What queues does it take for us to be able to recognize sameness between objects in photographs?

An Observation on Previous Knowledge and Perception

Walking past the preparatory theater of the Veterinary Anatomical Institute at the Vetsuisse Faculty of the University of Zurich, I noticed the head preparatory working on a new specimen. A specimen I could not recognize at first due to its curious shapes. Taking a closer look at the four knobs poking out of the skull, I had an assumption that got backed up by the unusual elongated vertebrae laying next to it. It made so much sense when the head preparatory confirmed the specimen being of a giraffe. 

A giraffe has seven cervical vertebrae, just like us humans, with the significant difference that the individual bones are longer, resulting in the characteristic long neck of the giraffe. Fascinated by the ingenious solutions of nature’s creations, I picked up one of the bones that looked especially different. «That’s the Axis,» the preparatory noted without lifting his gaze from his work. 

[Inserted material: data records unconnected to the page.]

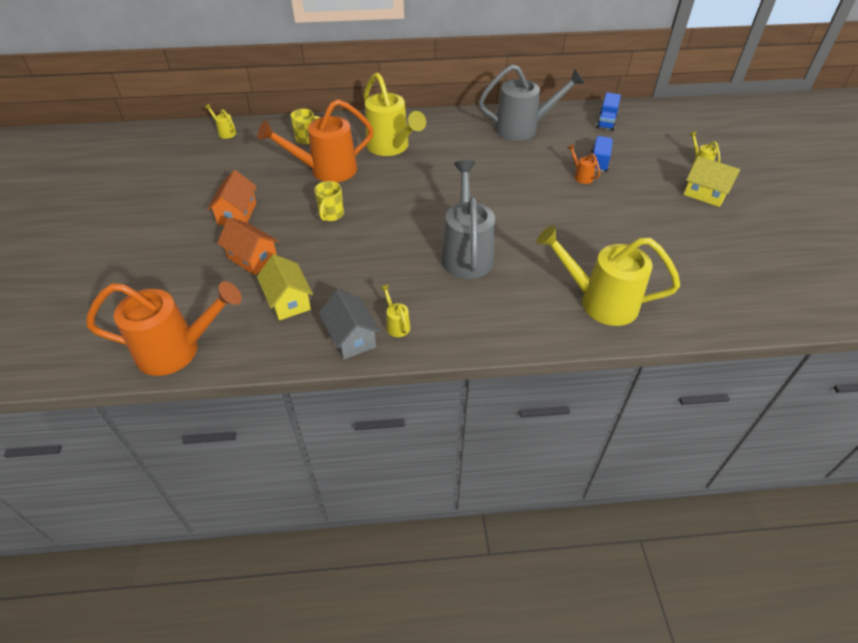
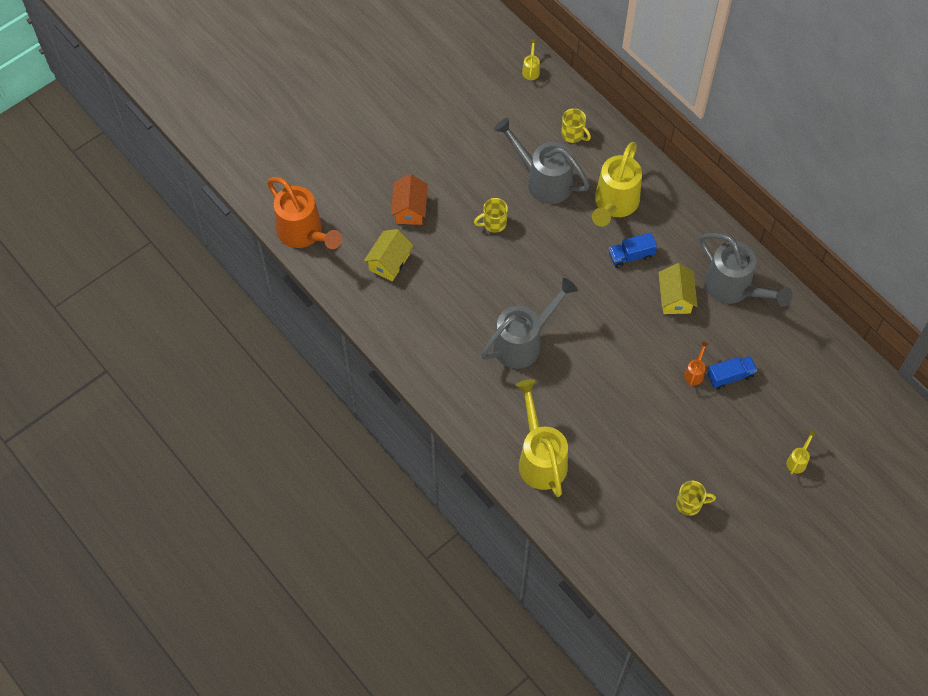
camera: 55 degrees right, 15 degrees up
orange house [207,170,257,225] -> none
orange watering can [257,99,374,182] -> grey watering can [494,118,590,204]
grey house [319,290,380,360] -> none
yellow watering can [380,284,410,337] -> none
blue truck [596,92,621,131] -> blue truck moved to [609,232,657,268]
yellow house [684,156,740,207] -> yellow house moved to [659,263,697,314]
none -> yellow mug [676,481,716,516]

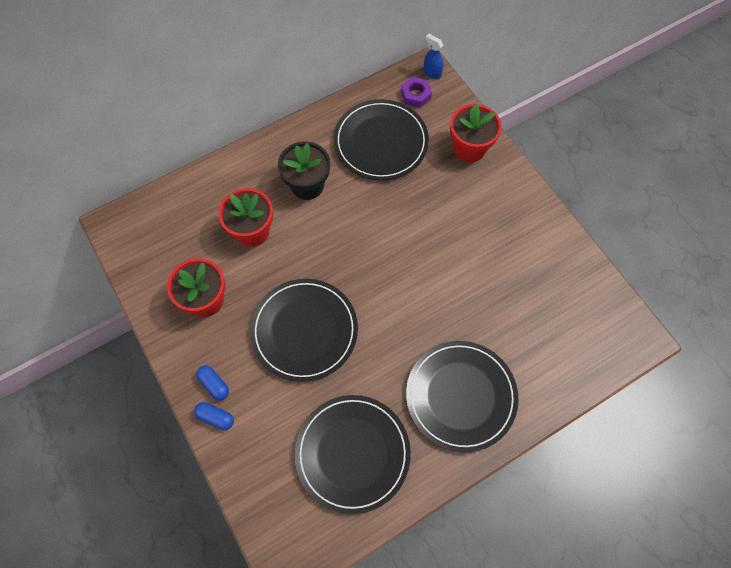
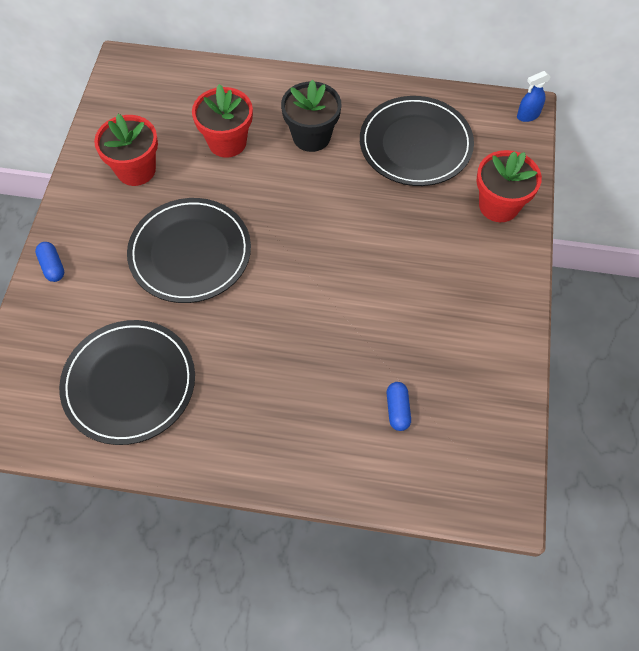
camera: 40 degrees right, 5 degrees down
blue capsule [196,365,229,400] -> blue capsule moved to [387,382,411,431]
purple nut [401,77,432,108] -> none
black plate [406,341,519,452] -> none
blue spray bottle [424,34,443,79] -> blue spray bottle turned 105 degrees counterclockwise [517,71,551,122]

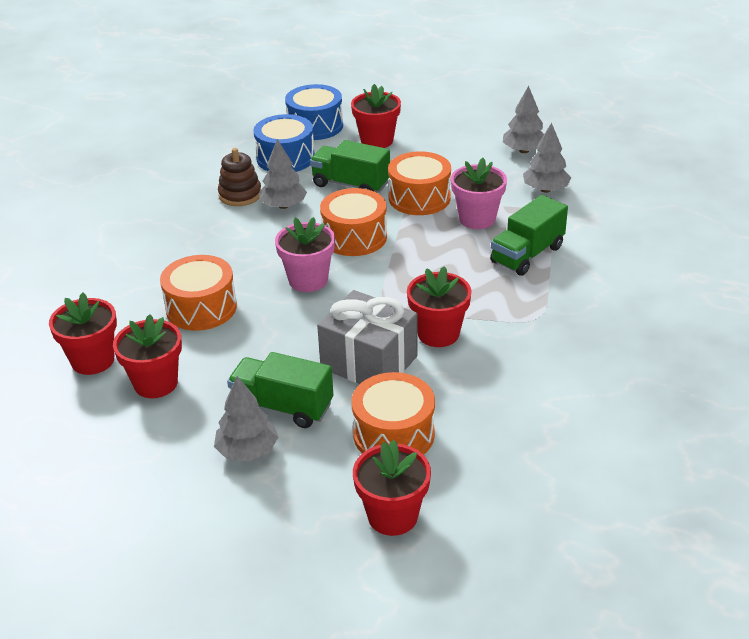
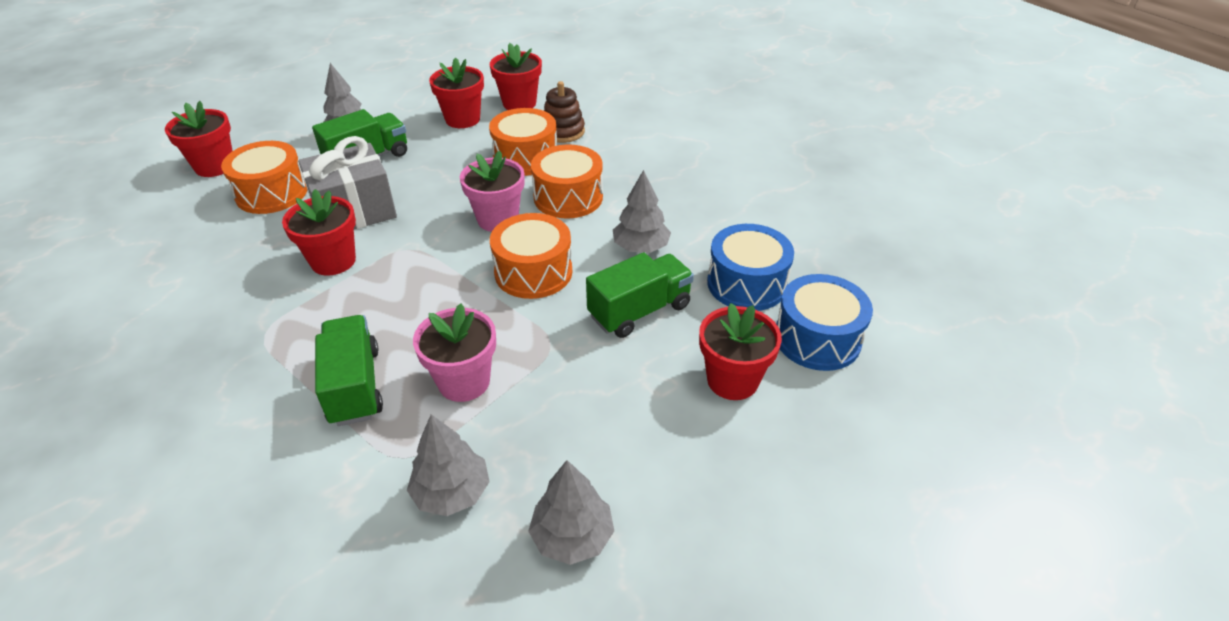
camera: 120 degrees right, 5 degrees up
brown stacking toy [218,148,261,206] -> brown stacking toy moved to [544,81,585,143]
orange drum [388,151,451,215] -> orange drum moved to [531,145,603,218]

The Axis is the second cervical vertebrae, also called C2, attached to the Atlas, the first cervical vertebrae, C1, connected to the skull.

Cradling the Axis in both my hands, observing it from all sides, I noticed how significantly different it looked depending on the angle I was looking at it from. The Axis stunned me with its curious beauty. The perfection in which form follows function in anatomy humbles me every time. Since i am able to twist and turn the bone in my hands, my brain is able to map out its form and connect the different perspectives to a whole. So, after observing it for an instant, I am able to discern the Axis even when just seeing one side of it. On the contrary, in photography, the viewer does not have this option. In a photograph, there is only one chosen perspective offered to the viewer. Hence, to show an object from all sides requires multiple photographs taken from various perspectives. 

What are the optimal perspectives enabling the viewer to decipher what he/she sees? What are the reference points letting us map out an object and comprehend it as one and the same object? What previous knowledge is required for us to discern what we see? This series aims to raise these questions.